Given passage:
----------

The International Herald Tribune gets the Palestine papers story. Thus this great cartoon by Patrick Chappatte. chappatteBut the New York Times doesn’t want its readers to know what’s going on. It runs a huge op-ed piece today, denouncing the Palestine Papers by two ostriches, Jeffrey Goldberg and Hussein Ibish. They say the time is ripe for a deal. I’d note that the piece implicitly calls for boycott of West Bank products. Oh Goldberg where have you been all this time? I don’t think he knows what to think right now, he is panicked.

There was similar panic in Ethan Bronner’s report on the Palestine papers in the NYT yesterday trying to suggest that they are evidence of a fair deal being crafted.

Bernard Avishai, an Israeli writer who has interviewed Mr. Olmert and Mr. Abbas on the deal that they nearly reached, said the only thing that surprised him in the leaks was what was left out: “They focus on Palestinian concessions without presenting the other side of the negotiations. The Palestinians were going to get a great deal for their concessions.”

At his own site, Avishai has attacked the Guardian coverage of the papers as outrageous and irresponsible, indulging the “rejectionists” of a peace deal. He makes an interesting promise:

Palestinian territorial and other concessions, I will show, were the other side of significant, creative Israeli proposals and concessions.

----------

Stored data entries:
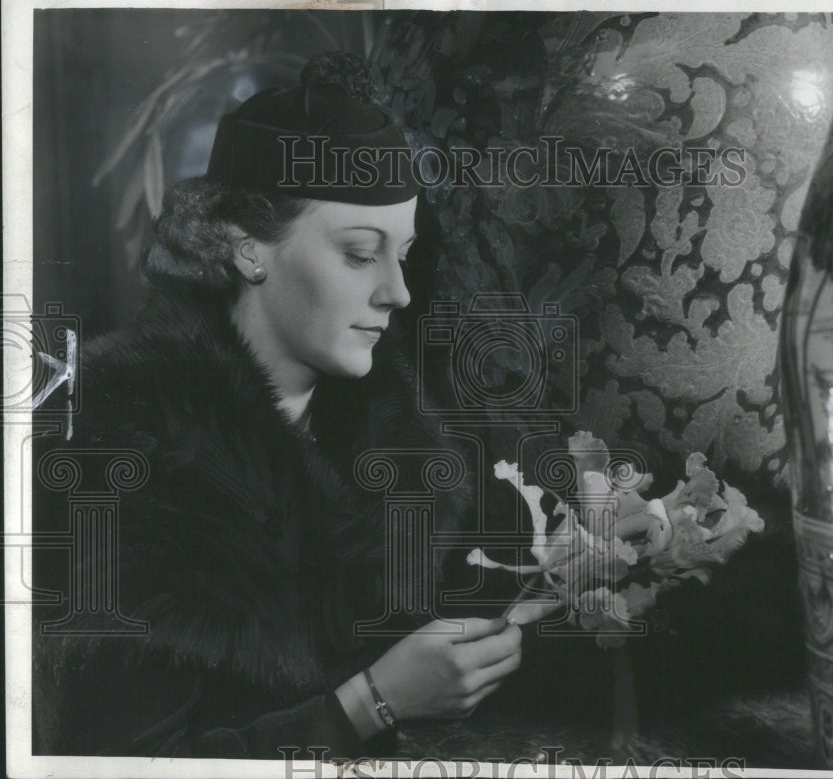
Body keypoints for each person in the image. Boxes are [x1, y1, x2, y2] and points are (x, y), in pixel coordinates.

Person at [32, 51, 522, 759]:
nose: (398, 292)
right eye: (360, 254)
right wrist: (369, 703)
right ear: (245, 249)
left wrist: (565, 572)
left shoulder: (398, 432)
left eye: (404, 255)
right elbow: (116, 767)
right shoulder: (115, 449)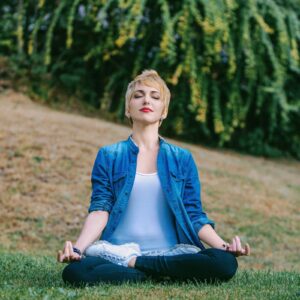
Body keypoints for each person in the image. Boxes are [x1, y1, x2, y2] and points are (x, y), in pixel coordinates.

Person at [57, 70, 250, 286]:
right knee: (75, 272)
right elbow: (101, 208)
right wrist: (77, 249)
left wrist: (224, 246)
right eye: (138, 95)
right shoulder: (109, 155)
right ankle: (163, 273)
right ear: (128, 108)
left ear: (164, 111)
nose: (146, 100)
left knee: (225, 262)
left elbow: (193, 214)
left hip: (173, 252)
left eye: (155, 96)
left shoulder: (182, 158)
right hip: (119, 253)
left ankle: (140, 267)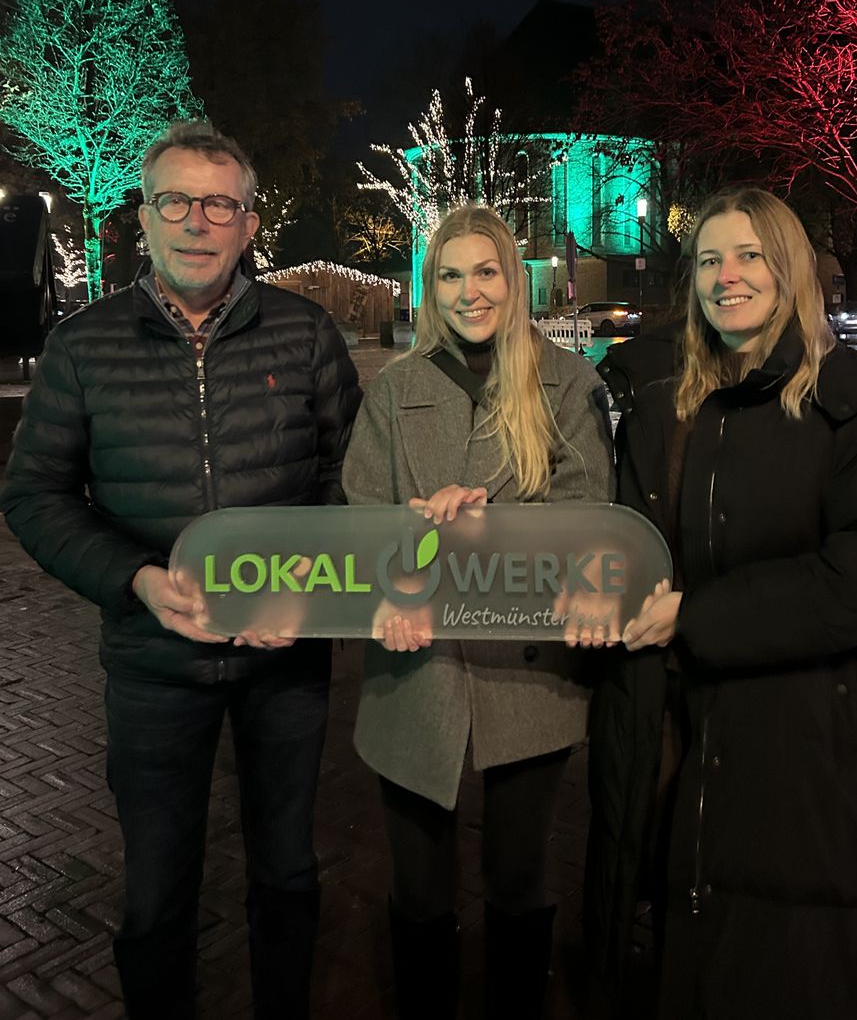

----------

Work order A: How would you render the sentence "They say the time is ripe for a deal." from the text about the Palestine Papers coverage in Spanish?
Work order B: Can you carry the text about the Palestine Papers coverage forward, picking up right after its final sentence?

Expected answer A: Dicen que ha llegado el momento propicio para un acuerdo.

Expected answer B:
Sounds like the magician who just sawed the lady in half. Even J Street has not gone this far, but has glimpsed in the papers the possible demise of the two-state solution. Jeremy Ben-Ami uses some imagination:

We of course don’t know yet if history will judge this week’s release of critical Palestinian papers to be the straw that broke the camel’s back of the chances for a two-state solution. Perhaps history will judge that moment to have been when Israel decided to continue settlement expansion last fall, or maybe it will be if and when the Palestinians simply give up on two states and focus on gaining equal rights in one bi-national state.

This is helpful. Bronner, Goldberg and Avishai’s panic is understandable: an intellectual regime is ending, the claim that partition can produce a viable state for Palestinians that would end decades of grievances. The papers shows that this idea is preposterous. I know what Avishai and Bronner are afraid of, violence, another few decades of bloodshed as Israel becomes Algeria. The Guardian likes this conflict! Avishai cries. As if the Ramallah bubble he celebrates is any answer for the Warsaw ghetto that the Israelis have made of Gaza, or the fact that Palestinians have no rights in the West Bank… Bronner and Avishai’s fear is more understandable than their journalism.